In 1989, when he was a PhD student, Can was subjected to forced migration from Bulgaria to Turkey. “Half of the members of my family were left behind. Moreover, I learned at the last moment that my mother had cancer,” he said.
But Can also encountered problems upon his arrival in Turkey. “I was penniless. I had to start my life from the beginning. Furthermore, there was a huge cultural gap between me and the new social environment I was surrounded by,” he said, noting that at that point he began using music as a remedy for himself.
This is not surprising as Can was born into a musician family and has always been drawn to music ever since his early childhood years during which he learned to play many musical instruments.
The Florance Nightingale Hospital in Istanbul was the first institution in Turkey where Can began to practice medicine.
He then continued his career at the cardiac surgery intensive care unit of Memorial Hospital. This was where he performed his initial music therapies with the ney.
“Once I played the ney for an unconscious patient of mine. When he regained consciousness I asked him how he felt and he told me he had found himself listening to peaceful music in heaven,” said Can.

Music therapy an Eastern tradition
Can said music has always been a significant part of rituals and ceremonies at special instances like births and deaths throughout history, since the early Pagan times. For him, its positive effects on the human soul cannot be denied.
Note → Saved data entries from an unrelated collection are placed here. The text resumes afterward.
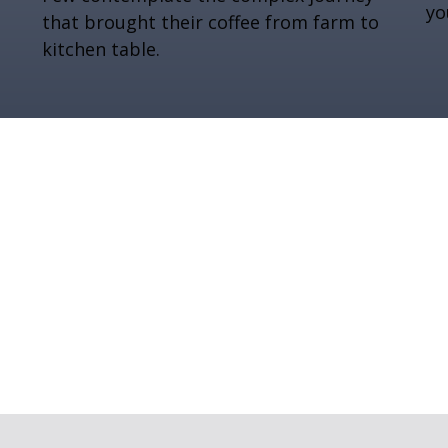
you
that brought their coffee from farm to
kitchen table.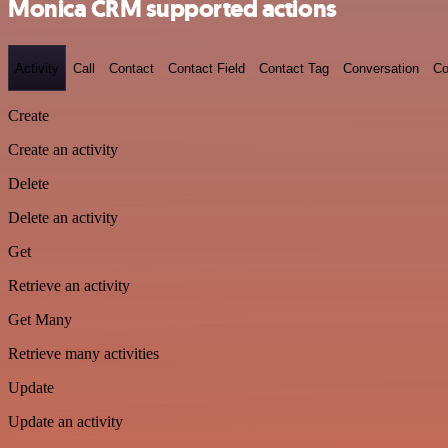
Monica CRM supported actions
Activity
Call
Contact
Contact Field
Contact Tag
Conversation
Co
Create
Create an activity
Delete
Delete an activity
Get
Retrieve an activity
Get Many
Retrieve many activities
Update
Update an activity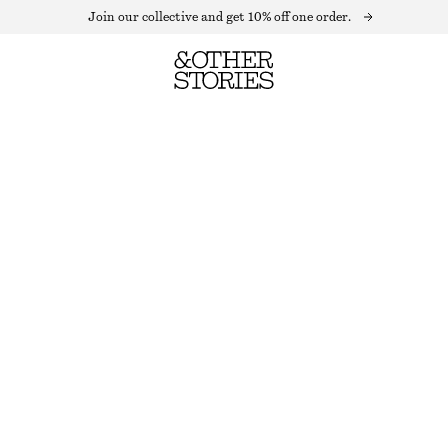
Join our collective and get 10% off one order.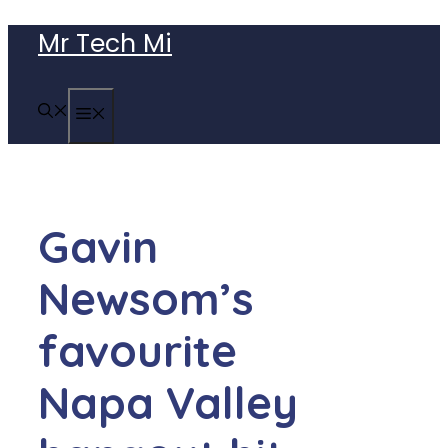
Skip
Mr Tech Mi
to
content
MENU
Gavin
Newsom’s
favourite
Napa Valley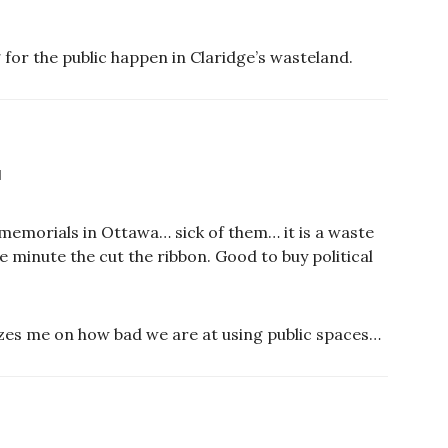
 for the public happen in Claridge’s wasteland.
M
 memorials in Ottawa… sick of them… it is a waste
he minute the cut the ribbon. Good to buy political
mazes me on how bad we are at using public spaces…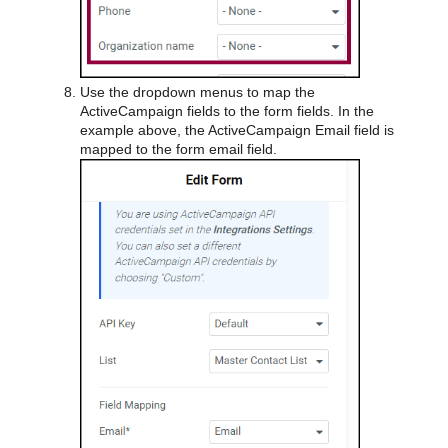
Use the dropdown menus to map the
ActiveCampaign fields to the form fields. In the
example above, the ActiveCampaign Email field is
mapped to the form email field.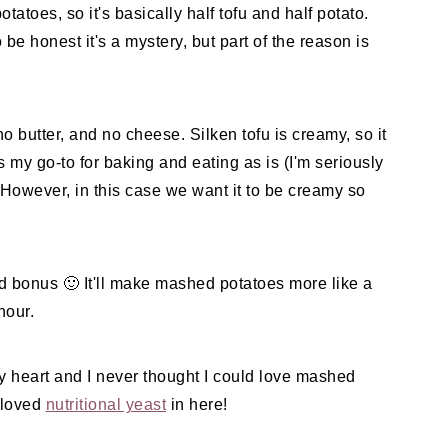
tatoes, so it's basically half tofu and half potato.
o be honest it's a mystery, but part of the reason is
o butter, and no cheese. Silken tofu is creamy, so it
is my go-to for baking and eating as is (I'm seriously
 However, in this case we want it to be creamy so
ed bonus 🙂 It'll make mashed potatoes more like a
hour.
my heart and I never thought I could love mashed
y loved
nutritional yeast
in here!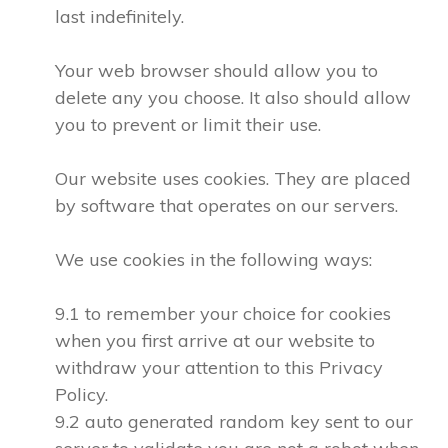
last indefinitely.
Your web browser should allow you to
delete any you choose. It also should allow
you to prevent or limit their use.
Our website uses cookies. They are placed
by software that operates on our servers.
We use cookies in the following ways:
9.1 to remember your choice for cookies
when you first arrive at our website to
withdraw your attention to this Privacy
Policy.
9.2 auto generated random key sent to our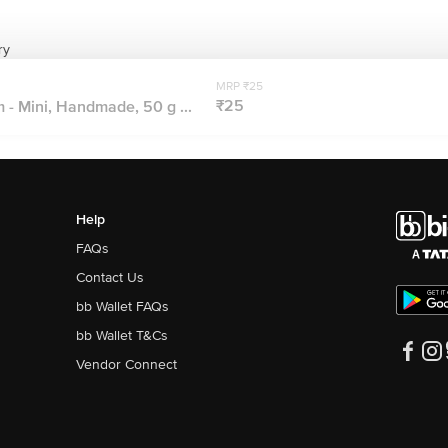
ry
MRP ₹25
₹25
- Mini, Handmade, 50 g ...
Help
FAQs
Contact Us
bb Wallet FAQs
bb Wallet T&Cs
Vendor Connect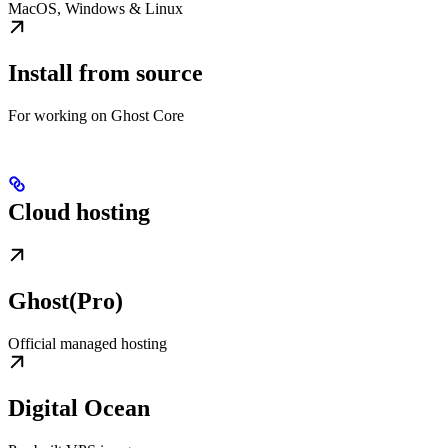
MacOS, Windows & Linux
Install from source
For working on Ghost Core
Cloud hosting
Ghost(Pro)
Official managed hosting
Digital Ocean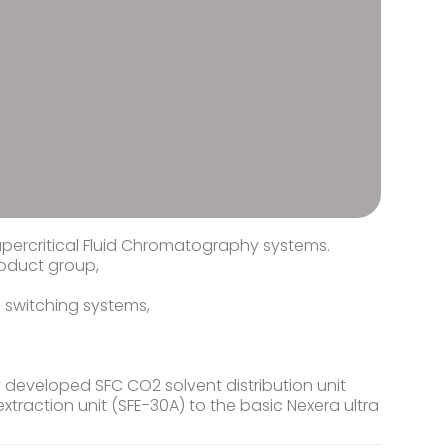
upercritical Fluid Chromatography systems.
roduct group,
 switching systems,
developed SFC CO2 solvent distribution unit
xtraction unit (SFE-30A) to the basic Nexera ultra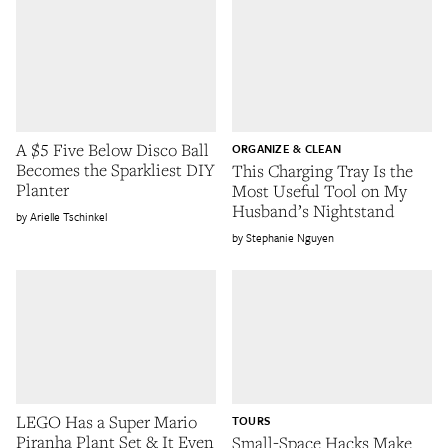
A $5 Five Below Disco Ball
ORGANIZE & CLEAN
Becomes the Sparkliest DIY
This Charging Tray Is the
Planter
Most Useful Tool on My
Husband’s Nightstand
Arielle Tschinkel
Stephanie Nguyen
LEGO Has a Super Mario
TOURS
Piranha Plant Set & It Even
Small-Space Hacks Make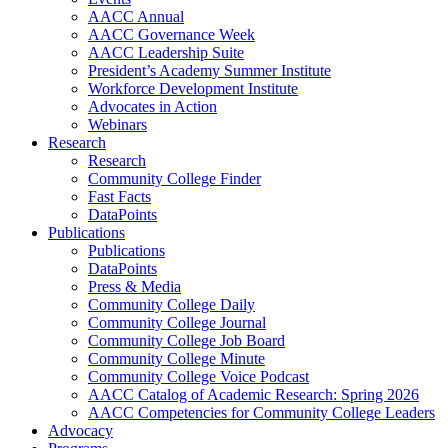
AACC Annual
AACC Governance Week
AACC Leadership Suite
President’s Academy Summer Institute
Workforce Development Institute
Advocates in Action
Webinars
Research
Research
Community College Finder
Fast Facts
DataPoints
Publications
Publications
DataPoints
Press & Media
Community College Daily
Community College Journal
Community College Job Board
Community College Minute
Community College Voice Podcast
AACC Catalog of Academic Research: Spring 2026
AACC Competencies for Community College Leaders
Advocacy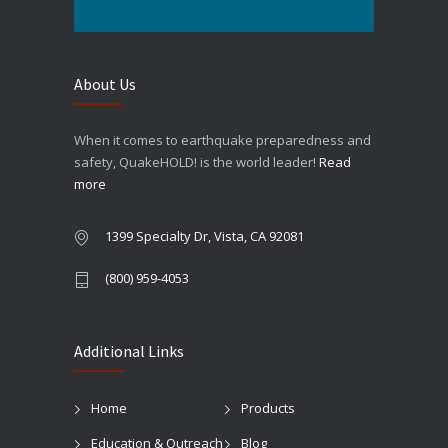
About Us
When it comes to earthquake preparedness and
safety, QuakeHOLD! is the world leader!
Read
more
1399 Specialty Dr, Vista, CA 92081
(800) 959-4053
Additional Links
Home
Products
Education & Outreach
Blog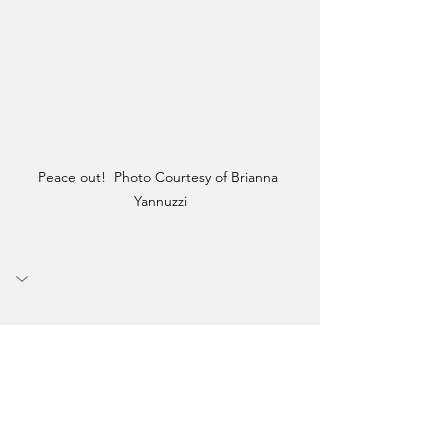
Peace out!  Photo Courtesy of Brianna 
Yannuzzi
Graduation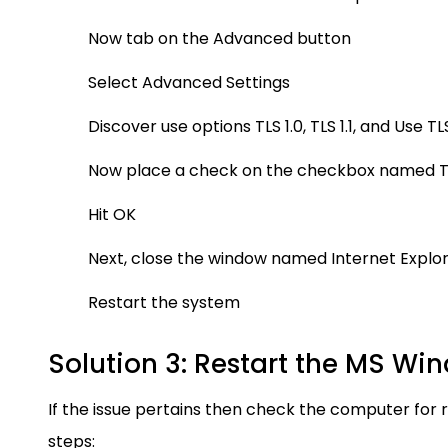
Now tab on the Advanced button
Select Advanced Settings
Discover use options TLS 1.0, TLS 1.1, and Use TLS
Now place a check on the checkbox named TL
Hit OK
Next, close the window named Internet Explo
Restart the system
Solution 3: Restart the MS Win
If the issue pertains then check the computer for 
steps: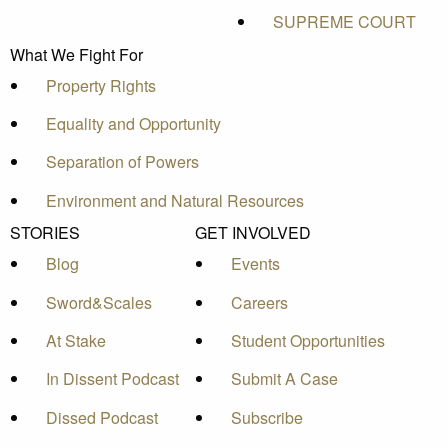
SUPREME COURT
What We Fight For
Property Rights
Equality and Opportunity
Separation of Powers
Environment and Natural Resources
STORIES
GET INVOLVED
Blog
Events
Sword&Scales
Careers
At Stake
Student Opportunities
In Dissent Podcast
Submit A Case
Dissed Podcast
Subscribe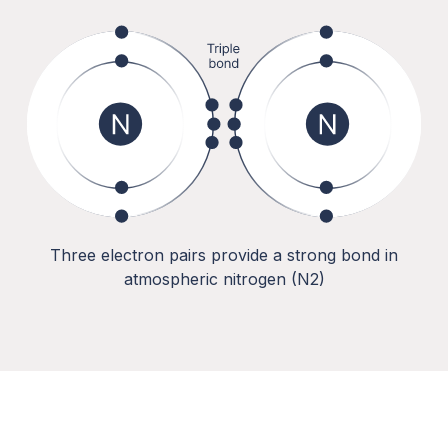
Three electron pairs provide a strong bond in
atmospheric nitrogen (N2)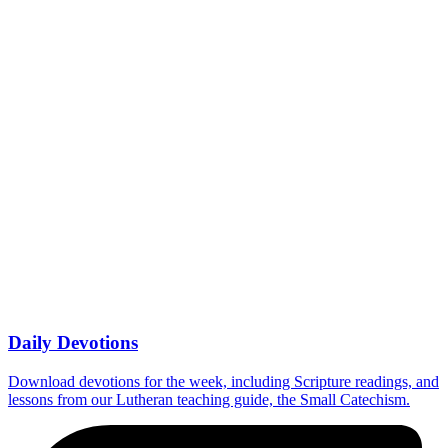
Daily Devotions
Download devotions for the week, including Scripture readings, and
lessons from our Lutheran teaching guide, the Small Catechism.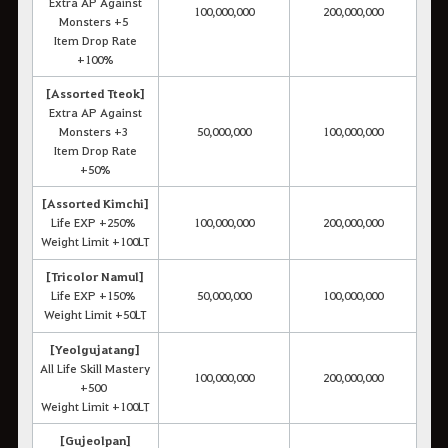
Extra AP Against
100,000,000
200,000,000
Monsters +5
Item Drop Rate
+100%
[Assorted Tteok]
Extra AP Against
Monsters +3
50,000,000
100,000,000
Item Drop Rate
+50%
[Assorted Kimchi]
Life EXP +250%
100,000,000
200,000,000
Weight Limit +100LT
[Tricolor Namul]
Life EXP +150%
50,000,000
100,000,000
Weight Limit +50LT
[Yeolgujatang]
All Life Skill Mastery
100,000,000
200,000,000
+500
Weight Limit +100LT
[Gujeolpan]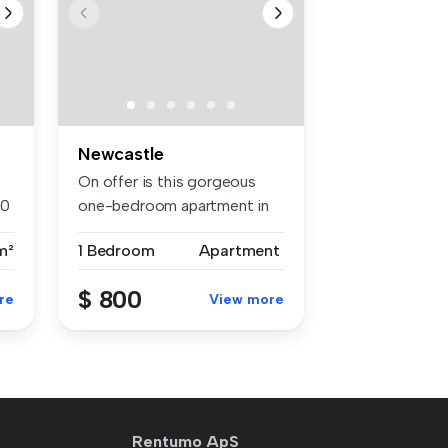
Newcastle
On offer is this gorgeous
00
one-bedroom apartment in
the so...
m²
1 Bedroom
Apartment
$ 800
re
View more
Rentumo ApS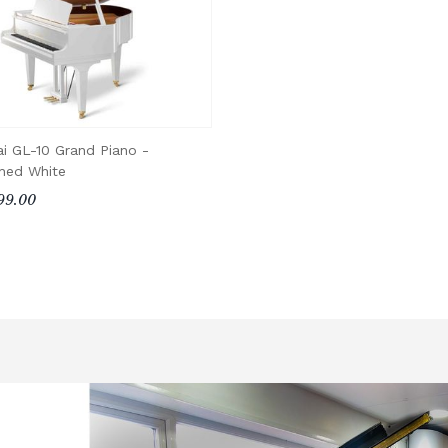
i GL-10 Grand Piano -
shed White
99.00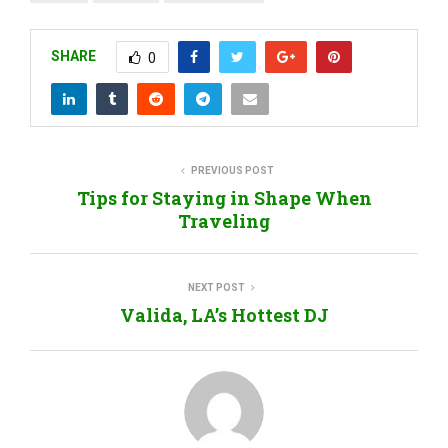
SHARE
0
PREVIOUS POST
Tips for Staying in Shape When
Traveling
NEXT POST
Valida, LA’s Hottest DJ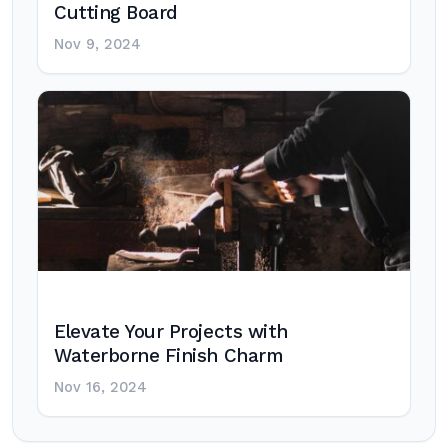
Cutting Board
Nov 9, 2024
Elevate Your Projects with
Waterborne Finish Charm
Nov 16, 2024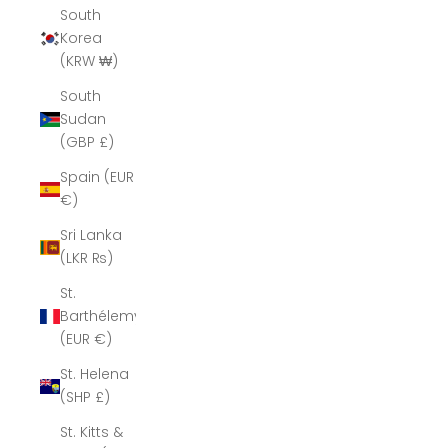
South
Korea
(KRW ₩)
South
Sudan
(GBP £)
Spain (EUR
€)
Sri Lanka
(LKR ₨)
St.
Barthélemy
(EUR €)
St. Helena
(SHP £)
St. Kitts &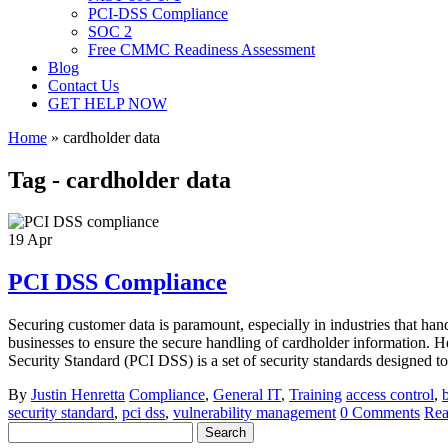
PCI-DSS Compliance
SOC 2
Free CMMC Readiness Assessment
Blog
Contact Us
GET HELP NOW
Home
»
cardholder data
Tag - cardholder data
19
Apr
PCI DSS Compliance
Securing customer data is paramount, especially in industries that ha
businesses to ensure the secure handling of cardholder information
Security Standard (PCI DSS) is a set of security standards designed to e
By
Justin Henretta
Compliance
,
General IT
,
Training
access control
,
security standard
,
pci dss
,
vulnerability management
0 Comments
Rea
Search
for: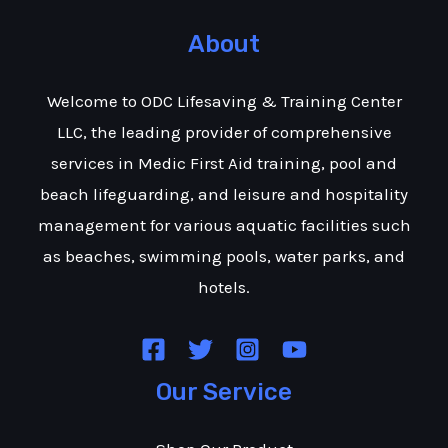
About
Welcome to ODC Lifesaving & Training Center
LLC, the leading provider of comprehensive
services in Medic First Aid training, pool and
beach lifeguarding, and leisure and hospitality
management for various aquatic facilities such
as beaches, swimming pools, water parks, and
hotels.
Our Service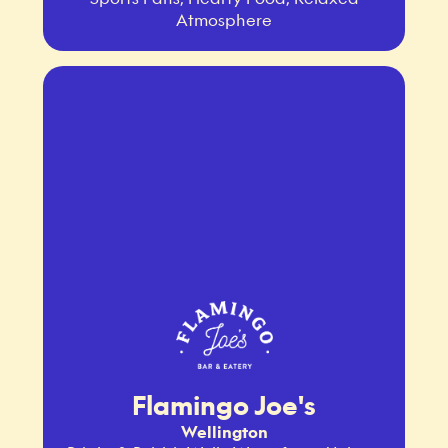
Atmosphere
Flamingo Joe's
Wellington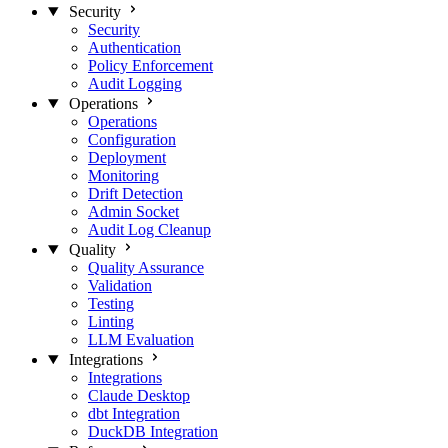
Security
Security
Authentication
Policy Enforcement
Audit Logging
Operations
Operations
Configuration
Deployment
Monitoring
Drift Detection
Admin Socket
Audit Log Cleanup
Quality
Quality Assurance
Validation
Testing
Linting
LLM Evaluation
Integrations
Integrations
Claude Desktop
dbt Integration
DuckDB Integration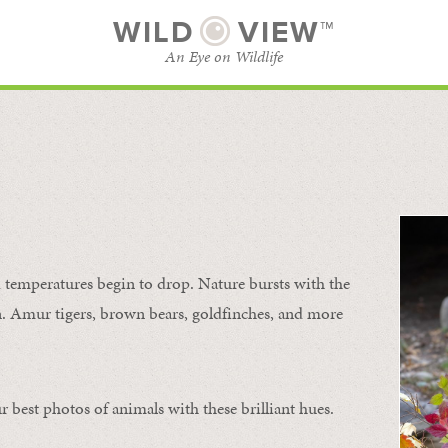
WILD
VIEW™
An Eye on Wildlife
SUBSCRIBE
BROWSE CATEGORIES
temperatures begin to drop. Nature bursts with the
urn. Amur tigers, brown bears, goldfinches, and more
 best photos of animals with these brilliant hues.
He said he borrowed the music therapy method from the Orient. “In the Medieval times, while some patients used to be burned in the West because they used to be perceived as souls possessed by evil, experts in the East were treating their patients with music and water therapies,” he said.
Specifically, the sound produced by the ney and the kemençe (the Eastern equivalent of the fiddle) is the closest to the human voice and therefore gives the human soul a feeling of peace and serenity, he added.
Not so long ago, Can himself underwent heart bypass surgery. As he was preparing for the operation, he wanted to hear the sound of the ney. “My blood pressure had jumped to 160 for I was quite nervous before I listened to the ney sound. But after I listened to it, I took my blood pressure again and it was 130,” he said, referring to his personal experience of ney therapy.
A mere hours after he awoke, Can began playing the ney as though he had just taken some painkillers.